# [Exercise requirements]
(a) Echo the stretch of the S&P 500 earnings article from "Here are some" through "still just 9%-10%.", copying it word for word.
(b) In the S&P 500 earnings article, which sectors get their own comment in the list of thoughts on Q3 '19 revenue estimates?
(c) According to the S&P 500 earnings article, what revenue change does consensus expect for the Energy sector in Q3 '19?

# [Passage]
=== Section Start ===

Q3 ’19 S&P 500 EPS And Revenue Growth Could Be Slowest For 2019

Q3 ’19 S&P 500 EPS And Revenue Growth Could Be Slowest For 2019

Q3 ’19 financial results will start to be released in about three weeks. Let’s take a look at Q3 ’19 EPS and revenue estimates by sector and how they have changed the last 90 days:

Consensus S&P 500 EPS growth estimates by sector:

Consensus S&P 500 revenue growth estimates by sector:

With just 10 days to go in the 3rd quarter of 2019, it is clear that S&P 500 EPS growth has seen a bigger decline in 2019 than S&P 500 revenue, but 2018 was so distorted by the Tax Cuts & Jobs Act (TCJA) these comparisons are tough to make. With Q4 ’18, the year-over-year S&P 500 earnings growth started to slow (Q4 ’18 S&P 500 EPS growth was +16.9% in Q4 ’18, vs the 28% in Q3 ’18), which was a 39% deceleration in the rate of earnings growth for the S&P 500.

Here are some thoughts on a few S&P 500 sectors in terms of the Q3 ’19 revenue estimates:

Energy will see its first quarter of negative revenue growth since Q3 ’16 with consensus expecting -4.5% revenue decline in Q3 ’19;
Technology, of which a big chunk is Apple (NASDAQ:AAPL), is expecting its 3rd straight quarter of y/y negative revenue growth per consensus;
In the 2nd table, note the slowing in Industrial revenue growth, which has slowed from high single digits in late 2017, early 2018, to barely positive today. Industrials are the one sector where the China tariff “tiff” is clearly showing up, but Industrials market cap as a percentage of the S&P 500 is still just 9%-10%.

=== Section End ===

# [Extracted records]
=== Section Start ===

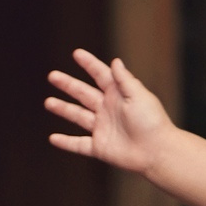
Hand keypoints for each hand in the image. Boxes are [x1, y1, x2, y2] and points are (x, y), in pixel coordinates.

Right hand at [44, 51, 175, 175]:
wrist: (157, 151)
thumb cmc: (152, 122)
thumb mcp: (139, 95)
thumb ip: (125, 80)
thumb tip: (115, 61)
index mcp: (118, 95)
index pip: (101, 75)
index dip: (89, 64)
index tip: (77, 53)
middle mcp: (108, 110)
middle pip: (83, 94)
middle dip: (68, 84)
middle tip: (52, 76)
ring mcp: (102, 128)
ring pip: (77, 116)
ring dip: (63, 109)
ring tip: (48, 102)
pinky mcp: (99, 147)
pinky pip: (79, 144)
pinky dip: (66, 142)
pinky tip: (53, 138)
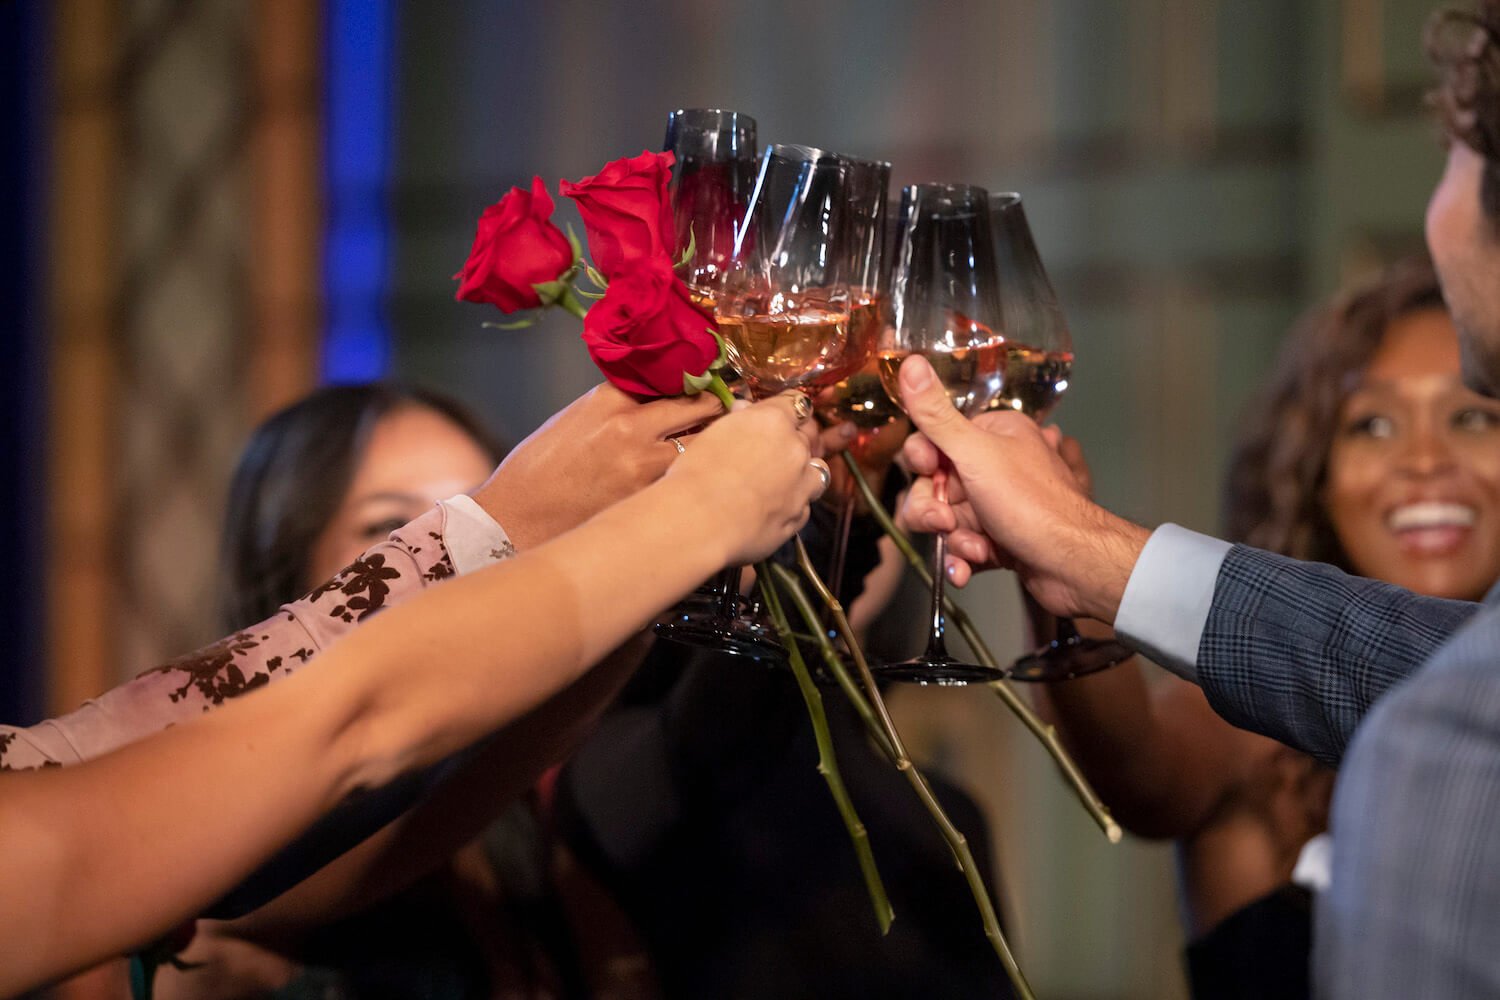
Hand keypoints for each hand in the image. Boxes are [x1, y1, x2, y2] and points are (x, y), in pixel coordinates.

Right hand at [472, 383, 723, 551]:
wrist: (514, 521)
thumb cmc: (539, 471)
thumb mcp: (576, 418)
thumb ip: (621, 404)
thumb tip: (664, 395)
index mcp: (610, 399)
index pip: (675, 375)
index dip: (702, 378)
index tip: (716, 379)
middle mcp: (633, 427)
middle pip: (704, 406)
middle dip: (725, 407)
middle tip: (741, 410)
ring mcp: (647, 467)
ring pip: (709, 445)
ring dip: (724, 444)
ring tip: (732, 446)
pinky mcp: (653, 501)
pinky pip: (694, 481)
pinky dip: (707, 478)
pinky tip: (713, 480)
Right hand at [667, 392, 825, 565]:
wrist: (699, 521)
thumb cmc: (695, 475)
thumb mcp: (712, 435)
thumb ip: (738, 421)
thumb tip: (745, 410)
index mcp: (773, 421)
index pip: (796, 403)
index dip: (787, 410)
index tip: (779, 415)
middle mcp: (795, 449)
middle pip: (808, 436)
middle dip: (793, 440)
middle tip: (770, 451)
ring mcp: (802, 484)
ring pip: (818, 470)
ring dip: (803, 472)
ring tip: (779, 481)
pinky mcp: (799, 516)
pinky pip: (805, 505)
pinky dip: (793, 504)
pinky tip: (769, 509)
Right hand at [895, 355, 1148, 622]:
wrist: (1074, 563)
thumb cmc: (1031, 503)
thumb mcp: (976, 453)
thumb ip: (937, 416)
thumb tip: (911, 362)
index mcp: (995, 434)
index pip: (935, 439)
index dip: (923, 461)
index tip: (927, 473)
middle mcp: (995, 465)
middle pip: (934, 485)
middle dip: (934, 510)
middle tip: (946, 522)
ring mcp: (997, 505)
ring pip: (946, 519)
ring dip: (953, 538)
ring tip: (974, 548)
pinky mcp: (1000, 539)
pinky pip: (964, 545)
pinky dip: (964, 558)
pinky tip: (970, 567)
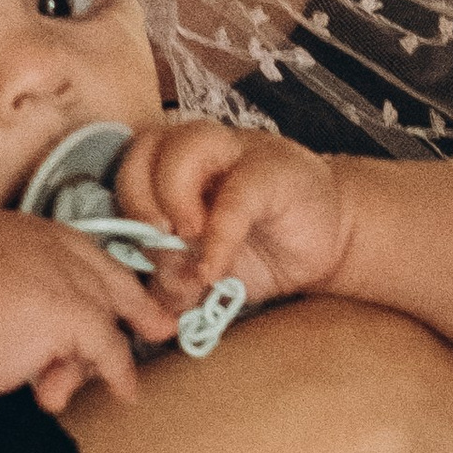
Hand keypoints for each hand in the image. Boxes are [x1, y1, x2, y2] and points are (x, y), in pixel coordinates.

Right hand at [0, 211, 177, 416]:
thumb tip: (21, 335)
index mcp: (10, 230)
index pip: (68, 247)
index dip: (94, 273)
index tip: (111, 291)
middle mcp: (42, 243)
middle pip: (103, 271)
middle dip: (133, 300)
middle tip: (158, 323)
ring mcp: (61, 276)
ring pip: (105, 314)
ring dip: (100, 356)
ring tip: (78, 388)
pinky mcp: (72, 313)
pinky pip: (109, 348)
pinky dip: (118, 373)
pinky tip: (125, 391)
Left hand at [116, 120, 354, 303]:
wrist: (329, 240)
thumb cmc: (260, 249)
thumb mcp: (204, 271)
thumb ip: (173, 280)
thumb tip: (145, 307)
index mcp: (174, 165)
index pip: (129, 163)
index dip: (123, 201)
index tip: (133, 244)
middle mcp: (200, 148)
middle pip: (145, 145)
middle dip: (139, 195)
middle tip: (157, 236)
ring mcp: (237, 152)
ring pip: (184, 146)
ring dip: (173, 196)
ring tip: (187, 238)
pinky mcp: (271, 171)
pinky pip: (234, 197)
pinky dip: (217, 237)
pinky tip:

=== Section End ===

# [Answer set]
(a)
Here are some thoughts on a few S&P 500 sectors in terms of the Q3 ’19 revenue estimates:

Energy will see its first quarter of negative revenue growth since Q3 ’16 with consensus expecting -4.5% revenue decline in Q3 ’19;
Technology, of which a big chunk is Apple (NASDAQ:AAPL), is expecting its 3rd straight quarter of y/y negative revenue growth per consensus;
In the 2nd table, note the slowing in Industrial revenue growth, which has slowed from high single digits in late 2017, early 2018, to barely positive today. Industrials are the one sector where the China tariff “tiff” is clearly showing up, but Industrials market cap as a percentage of the S&P 500 is still just 9%-10%.

(b) Energy, Technology, and Industrials.

(c) A revenue decline of 4.5%.